High heels provide inspiration for frozen desserts, which must include salt-and-vinegar potato chips. The second challenge features a reptilian inspiration and a childhood treat. And in the third round, masquerade masks and candy apples challenge the pastry chefs.
The pastry chefs must use squid ink and candied ginger when making frozen desserts inspired by butterflies. They must also incorporate gelatin into their baked goods and a fowl ingredient into their chocolate creations.
The pastry chefs must incorporate sweet and sour ingredients when creating frozen desserts inspired by jellyfish. Later, duck fat and fusilli are among the mandatory ingredients in the baked-dessert round.

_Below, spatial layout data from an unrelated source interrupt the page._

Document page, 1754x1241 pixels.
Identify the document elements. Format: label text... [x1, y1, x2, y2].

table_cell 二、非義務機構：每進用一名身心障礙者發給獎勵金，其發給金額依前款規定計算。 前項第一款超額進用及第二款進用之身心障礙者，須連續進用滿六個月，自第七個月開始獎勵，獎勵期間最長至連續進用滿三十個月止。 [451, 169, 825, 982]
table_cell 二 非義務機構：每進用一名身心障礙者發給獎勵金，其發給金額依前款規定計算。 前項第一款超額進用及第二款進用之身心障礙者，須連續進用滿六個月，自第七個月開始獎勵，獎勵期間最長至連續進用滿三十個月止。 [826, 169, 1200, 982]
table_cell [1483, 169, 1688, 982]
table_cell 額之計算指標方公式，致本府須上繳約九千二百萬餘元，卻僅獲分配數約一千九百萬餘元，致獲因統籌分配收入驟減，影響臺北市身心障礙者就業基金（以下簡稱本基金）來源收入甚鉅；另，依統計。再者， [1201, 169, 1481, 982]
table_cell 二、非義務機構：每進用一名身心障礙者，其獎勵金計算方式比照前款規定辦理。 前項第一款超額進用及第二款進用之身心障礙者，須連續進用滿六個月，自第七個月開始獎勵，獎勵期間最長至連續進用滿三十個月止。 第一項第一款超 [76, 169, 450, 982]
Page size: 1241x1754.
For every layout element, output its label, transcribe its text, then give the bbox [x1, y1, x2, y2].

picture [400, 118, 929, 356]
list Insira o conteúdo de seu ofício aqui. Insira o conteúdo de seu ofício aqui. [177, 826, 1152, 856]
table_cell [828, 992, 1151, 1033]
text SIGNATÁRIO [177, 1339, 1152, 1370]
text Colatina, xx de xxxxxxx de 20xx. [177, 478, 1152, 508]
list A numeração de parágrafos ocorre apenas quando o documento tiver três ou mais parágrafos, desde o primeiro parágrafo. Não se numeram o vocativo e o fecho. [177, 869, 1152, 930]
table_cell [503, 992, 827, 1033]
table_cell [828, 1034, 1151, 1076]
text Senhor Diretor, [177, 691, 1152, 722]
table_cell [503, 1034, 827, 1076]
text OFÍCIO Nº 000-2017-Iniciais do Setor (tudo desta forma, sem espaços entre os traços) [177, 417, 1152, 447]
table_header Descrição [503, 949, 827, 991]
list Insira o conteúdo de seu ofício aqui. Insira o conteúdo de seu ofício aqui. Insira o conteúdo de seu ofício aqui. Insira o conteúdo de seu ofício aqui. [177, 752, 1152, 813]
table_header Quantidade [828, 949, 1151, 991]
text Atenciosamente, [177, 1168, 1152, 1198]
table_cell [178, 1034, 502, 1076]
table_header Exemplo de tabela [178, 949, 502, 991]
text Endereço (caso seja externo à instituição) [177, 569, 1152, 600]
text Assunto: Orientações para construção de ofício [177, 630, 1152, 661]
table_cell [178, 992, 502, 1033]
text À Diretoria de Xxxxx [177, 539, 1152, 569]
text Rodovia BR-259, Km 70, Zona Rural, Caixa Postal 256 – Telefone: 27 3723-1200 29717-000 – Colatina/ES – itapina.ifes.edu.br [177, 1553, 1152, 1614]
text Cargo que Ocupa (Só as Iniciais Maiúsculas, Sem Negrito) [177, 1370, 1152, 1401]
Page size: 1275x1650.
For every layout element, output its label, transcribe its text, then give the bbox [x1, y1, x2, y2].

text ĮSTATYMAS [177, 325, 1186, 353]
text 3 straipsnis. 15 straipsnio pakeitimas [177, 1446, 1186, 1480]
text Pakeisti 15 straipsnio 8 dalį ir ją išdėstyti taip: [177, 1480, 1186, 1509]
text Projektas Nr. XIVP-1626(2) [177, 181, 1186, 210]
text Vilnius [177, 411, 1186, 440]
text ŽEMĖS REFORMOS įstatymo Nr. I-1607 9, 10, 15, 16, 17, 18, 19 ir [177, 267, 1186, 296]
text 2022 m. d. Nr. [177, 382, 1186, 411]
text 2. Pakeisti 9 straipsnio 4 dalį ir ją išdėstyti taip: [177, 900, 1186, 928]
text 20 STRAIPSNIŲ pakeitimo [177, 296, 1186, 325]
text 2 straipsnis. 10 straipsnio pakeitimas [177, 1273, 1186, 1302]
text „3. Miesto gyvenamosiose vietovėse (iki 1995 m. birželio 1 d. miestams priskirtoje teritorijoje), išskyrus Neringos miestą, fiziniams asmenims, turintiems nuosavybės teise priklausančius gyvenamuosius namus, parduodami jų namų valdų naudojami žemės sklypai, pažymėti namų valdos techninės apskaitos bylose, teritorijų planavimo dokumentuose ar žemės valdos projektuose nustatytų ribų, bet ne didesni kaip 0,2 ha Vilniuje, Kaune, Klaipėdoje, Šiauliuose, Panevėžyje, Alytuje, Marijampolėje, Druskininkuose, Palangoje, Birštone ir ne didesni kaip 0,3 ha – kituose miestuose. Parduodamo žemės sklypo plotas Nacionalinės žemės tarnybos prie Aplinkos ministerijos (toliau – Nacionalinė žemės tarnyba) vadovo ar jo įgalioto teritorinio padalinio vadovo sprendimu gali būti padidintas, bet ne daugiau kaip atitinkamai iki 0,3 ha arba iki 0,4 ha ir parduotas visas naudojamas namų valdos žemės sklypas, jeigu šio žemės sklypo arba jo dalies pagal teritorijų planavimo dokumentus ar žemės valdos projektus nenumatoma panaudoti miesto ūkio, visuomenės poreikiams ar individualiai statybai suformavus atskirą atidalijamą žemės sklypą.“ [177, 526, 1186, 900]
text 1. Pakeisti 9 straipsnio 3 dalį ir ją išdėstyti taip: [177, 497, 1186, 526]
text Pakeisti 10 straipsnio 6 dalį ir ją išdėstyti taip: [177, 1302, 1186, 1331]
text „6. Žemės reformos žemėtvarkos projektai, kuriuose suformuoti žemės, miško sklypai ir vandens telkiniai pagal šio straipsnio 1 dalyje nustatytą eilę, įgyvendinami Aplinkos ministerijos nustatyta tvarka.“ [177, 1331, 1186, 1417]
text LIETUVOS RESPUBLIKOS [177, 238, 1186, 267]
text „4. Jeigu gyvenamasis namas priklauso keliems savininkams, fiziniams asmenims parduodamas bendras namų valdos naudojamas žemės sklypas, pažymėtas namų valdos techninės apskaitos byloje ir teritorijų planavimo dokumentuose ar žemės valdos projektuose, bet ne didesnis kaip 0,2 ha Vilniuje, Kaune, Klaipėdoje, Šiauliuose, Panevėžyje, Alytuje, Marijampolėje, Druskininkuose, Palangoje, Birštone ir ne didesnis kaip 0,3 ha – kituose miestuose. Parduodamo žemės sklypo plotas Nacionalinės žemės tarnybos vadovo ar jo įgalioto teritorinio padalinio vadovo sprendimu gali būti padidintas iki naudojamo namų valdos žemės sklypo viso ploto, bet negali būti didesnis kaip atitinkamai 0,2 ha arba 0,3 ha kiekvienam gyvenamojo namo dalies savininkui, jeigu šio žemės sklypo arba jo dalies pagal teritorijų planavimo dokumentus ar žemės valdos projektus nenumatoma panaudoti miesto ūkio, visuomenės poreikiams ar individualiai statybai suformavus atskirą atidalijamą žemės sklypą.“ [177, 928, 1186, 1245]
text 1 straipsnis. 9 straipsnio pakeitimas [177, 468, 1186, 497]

Seaweed is a mandatory ingredient when the chefs create desserts inspired by conch shells. In the second round, the chefs are encouraged to think globally when they're tasked with incorporating a rare Asian fruit into their desserts. And a colorful inspiration meets a dark beverage in the final test.
The pastry chefs must use jelly beans and hot sauce in their frozen desserts. Then, a smelly fruit creates a challenge when the chefs create confections inspired by a fabled one-horned creature. And in the final round, a disco ball inspires desserts made from carbonated candies.